By Celia Willis
There are many ways we could describe 2020, but if I had to pick one word, it would be “raw.”
The year began with the world literally on fire, with flames devouring the precious Australian wilderness. Not long after, COVID-19 began to spread with similar veracity, crossing borders unchecked, uncontainable. Quarantined, we were faced not only with fear for ourselves and loved ones but, with the deafening silence of our oft-ignored thoughts, our resident demons. This silence strips away illusions, forcing us to wake up to our own selves.
Then, when George Floyd called out for his mother with his final breaths, the fire, already stripping us bare, got a generous dose of gasoline. Black Lives Matter burst back on to the global stage, further escalating 2020’s already overwhelming intensity. We’ve experienced tragedy and upheaval before. But this time, I hear more conversations, see more emotion. The violent deaths of George Floyd, Ahmaud Arbrey and Breonna Taylor were the final push, awakening many of us to the systemic racism that has flourished under our noses for generations.
Have COVID-19 and the Black Lives Matter movement accelerated a sweeping societal transformation? Is this the beginning of the end for the reign of “command and control”? Time will tell. But one thing is clear: change is on the horizon.
Until now most businesses have avoided hard conversations altogether, some even taking action against employees who spoke up. Leaders have hesitated to comment publicly or even internally for fear of saying the wrong thing. However, leaders find themselves at a tipping point, discerning not if they should respond but rather how.
We conducted a nationwide survey and found that 88% of respondents believe it is leaders’ responsibility to respond to this summer’s racial unrest. Change can be uncomfortable, but we can’t shy away from it. People are looking to leaders to, well, lead. Our most recent pulse also showed that 75% of employees are optimistic that lasting change is coming. Let’s not let them down.

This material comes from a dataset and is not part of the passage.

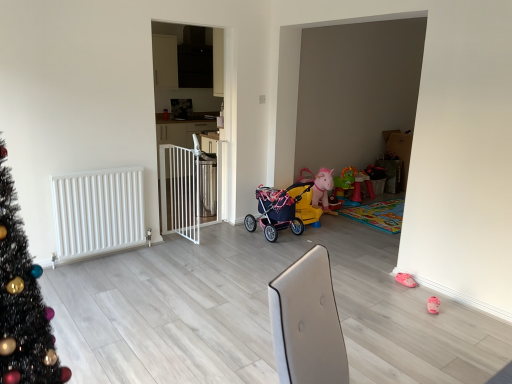
Identify the location of free space in front of white matte radiator at left. This screenshot has height=384, width=512. pyautogui.click(x=87, y=277).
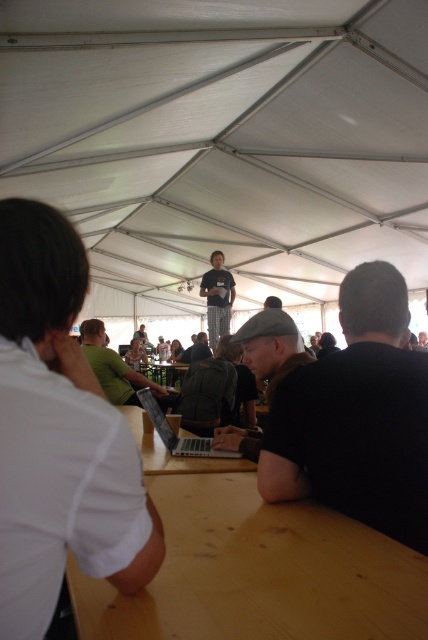
The height and width of the screenshot is (640, 428). What do you see at coordinates (356, 417) in the screenshot?
I see `black matte shirt at center` at bounding box center [356, 417].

The expectation for what that leadership should look like varies across generations, races, genders and experiences, colored by a vast diversity of thought and perception. Baby Boomers ranked their interest in diversity training 8-15 percentage points higher as compared to other generations. Millennials on the other hand were the most interested in leadership addressing race relations internally and collaboratively. We see companies taking this seriously: H.R. behemoth SHRM reports D&I job openings are spiking despite a tough job market.
Regardless of the tactical elements of an organization’s response, one thing is certain: Moving forward from these moments in a healing way starts with self-awareness, openness and collaboration, all of which require much self-reflection and comfort with discomfort. Recognizing this discomfort in ourselves first enables us to identify strategies to engage with challenging conversations in a healthy way.
For individuals and organizations struggling to find a meaningful way forward, here are some key things to consider:
- Self-awareness and education come first. KWI is embarking on this journey now and knows progress starts here.
- Any approach taken to address race relations should be an authentic reflection of your mission and values. Otherwise it won’t resonate or stick.
- Go deep and go wide: honestly addressing and healing complex issues like race relations or navigating work in a pandemic fundamentally requires a commitment to vulnerability, openness and collaboration across hierarchical boundaries. Systemic change only sticks when it reaches the individual and returns full circle to the whole.
It’s time to lean into this rawness, this vulnerable time. Why not give it a try? There’s nowhere left to hide.